=== Stored data entries ===

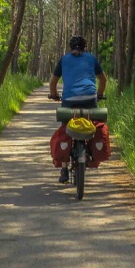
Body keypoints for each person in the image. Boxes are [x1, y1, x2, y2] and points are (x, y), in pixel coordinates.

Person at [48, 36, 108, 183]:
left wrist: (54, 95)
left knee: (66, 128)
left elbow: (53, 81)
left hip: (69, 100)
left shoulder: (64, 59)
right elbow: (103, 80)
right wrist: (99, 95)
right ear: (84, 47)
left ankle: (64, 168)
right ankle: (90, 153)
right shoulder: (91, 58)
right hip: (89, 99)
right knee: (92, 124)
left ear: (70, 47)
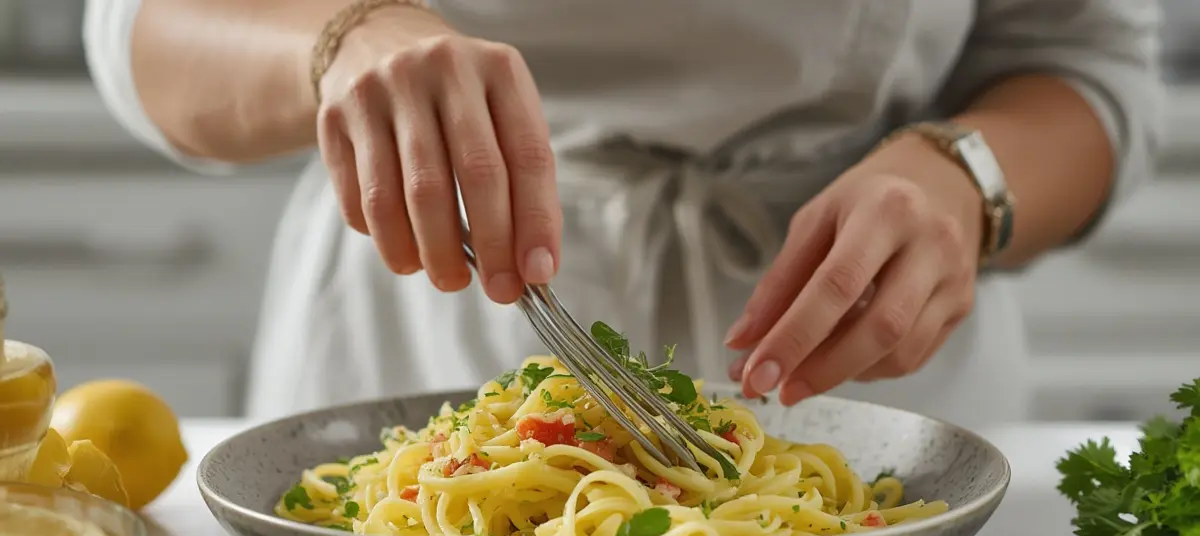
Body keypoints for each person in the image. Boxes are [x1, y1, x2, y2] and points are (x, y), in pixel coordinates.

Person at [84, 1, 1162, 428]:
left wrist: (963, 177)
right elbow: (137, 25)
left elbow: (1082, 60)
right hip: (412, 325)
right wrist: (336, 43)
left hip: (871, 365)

* * *

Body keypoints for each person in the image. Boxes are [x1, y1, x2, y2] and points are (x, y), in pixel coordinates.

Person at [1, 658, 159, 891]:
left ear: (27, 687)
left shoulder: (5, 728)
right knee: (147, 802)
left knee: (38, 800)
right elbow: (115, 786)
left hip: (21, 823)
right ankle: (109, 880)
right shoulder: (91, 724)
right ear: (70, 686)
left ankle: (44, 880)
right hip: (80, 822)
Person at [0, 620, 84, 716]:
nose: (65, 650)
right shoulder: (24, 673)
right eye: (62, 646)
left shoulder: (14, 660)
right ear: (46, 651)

=== WHAT THE TASK REQUIRES ===
Output the lines above between the one holding "right shoulder: (24, 673)" and the one holding "right ear: (46, 651)", inclusive, with nothing before or after them.

=== ANSWER TO THIS TASK ===
right shoulder: (24, 673)
right eye: (62, 646)
left shoulder: (14, 660)
right ear: (46, 651)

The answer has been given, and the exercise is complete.